WHAT TO PRODUCE:
In the records below, find the line with "Digital Accessibility Platform", then copy each line exactly until you have copied the line with "October 2025". Leave any picture out.

┏━━

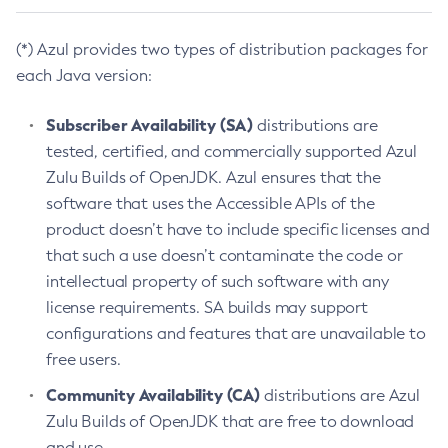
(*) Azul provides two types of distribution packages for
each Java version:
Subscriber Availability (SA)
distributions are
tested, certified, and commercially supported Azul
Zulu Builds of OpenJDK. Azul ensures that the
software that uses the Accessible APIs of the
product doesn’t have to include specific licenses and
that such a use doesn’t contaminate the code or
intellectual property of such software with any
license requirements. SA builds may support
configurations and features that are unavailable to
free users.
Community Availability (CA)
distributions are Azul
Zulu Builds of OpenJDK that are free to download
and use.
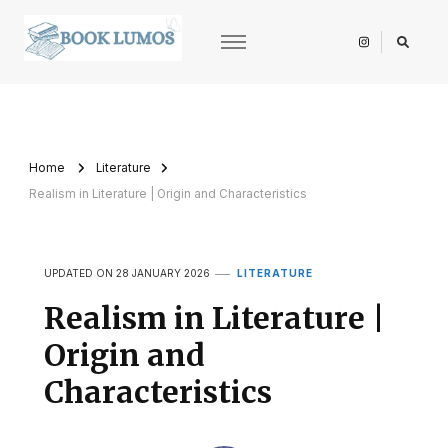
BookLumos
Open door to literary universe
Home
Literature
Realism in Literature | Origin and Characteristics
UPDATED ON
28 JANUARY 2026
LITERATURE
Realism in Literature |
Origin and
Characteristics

┗━━
┏━━

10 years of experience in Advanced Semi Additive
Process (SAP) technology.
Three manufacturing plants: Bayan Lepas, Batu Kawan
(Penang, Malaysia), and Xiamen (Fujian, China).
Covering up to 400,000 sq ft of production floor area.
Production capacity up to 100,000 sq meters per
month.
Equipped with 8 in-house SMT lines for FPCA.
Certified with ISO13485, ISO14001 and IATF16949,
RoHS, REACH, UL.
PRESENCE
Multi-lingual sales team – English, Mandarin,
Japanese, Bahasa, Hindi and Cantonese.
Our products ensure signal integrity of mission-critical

┗━━
┏━━

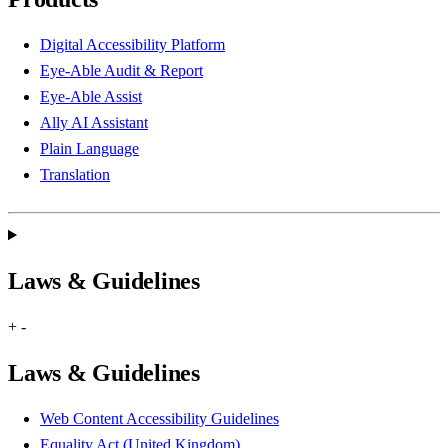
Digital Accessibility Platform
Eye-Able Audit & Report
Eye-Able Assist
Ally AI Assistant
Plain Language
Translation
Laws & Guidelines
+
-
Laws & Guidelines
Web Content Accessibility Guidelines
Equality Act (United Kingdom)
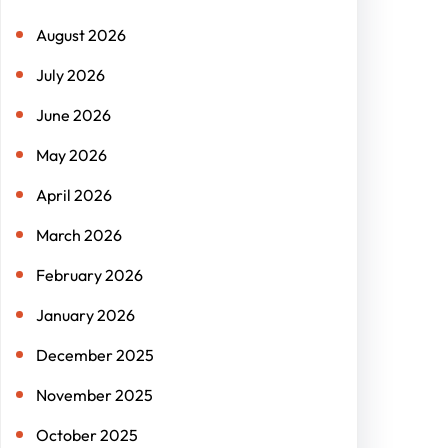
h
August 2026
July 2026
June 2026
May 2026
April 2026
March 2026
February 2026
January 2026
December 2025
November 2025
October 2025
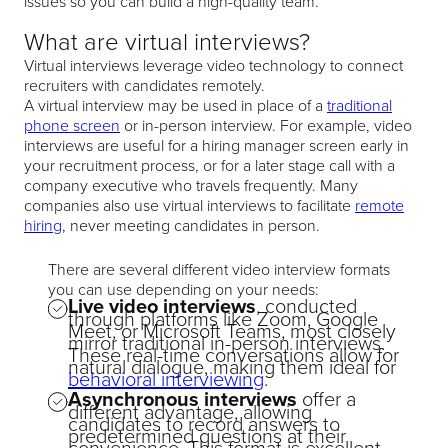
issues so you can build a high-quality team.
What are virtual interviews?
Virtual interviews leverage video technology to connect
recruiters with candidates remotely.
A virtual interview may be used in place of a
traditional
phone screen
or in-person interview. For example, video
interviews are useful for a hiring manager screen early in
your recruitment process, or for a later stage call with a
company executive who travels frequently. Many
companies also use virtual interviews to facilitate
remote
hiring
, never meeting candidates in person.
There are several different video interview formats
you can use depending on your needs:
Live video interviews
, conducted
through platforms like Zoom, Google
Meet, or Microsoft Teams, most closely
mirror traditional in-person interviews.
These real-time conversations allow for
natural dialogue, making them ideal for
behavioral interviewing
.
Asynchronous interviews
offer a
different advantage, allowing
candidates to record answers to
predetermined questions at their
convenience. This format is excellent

┗━━

OUTPUT BELOW:
Digital Accessibility Platform
Eye-Able Audit & Report
Eye-Able Assist
Ally AI Assistant
Plain Language
Translation
Laws & Guidelines
+
-
Laws & Guidelines
Web Content Accessibility Guidelines
Equality Act (United Kingdom)
h
August 2026
July 2026
June 2026
May 2026
April 2026
March 2026
February 2026
January 2026
December 2025
November 2025
October 2025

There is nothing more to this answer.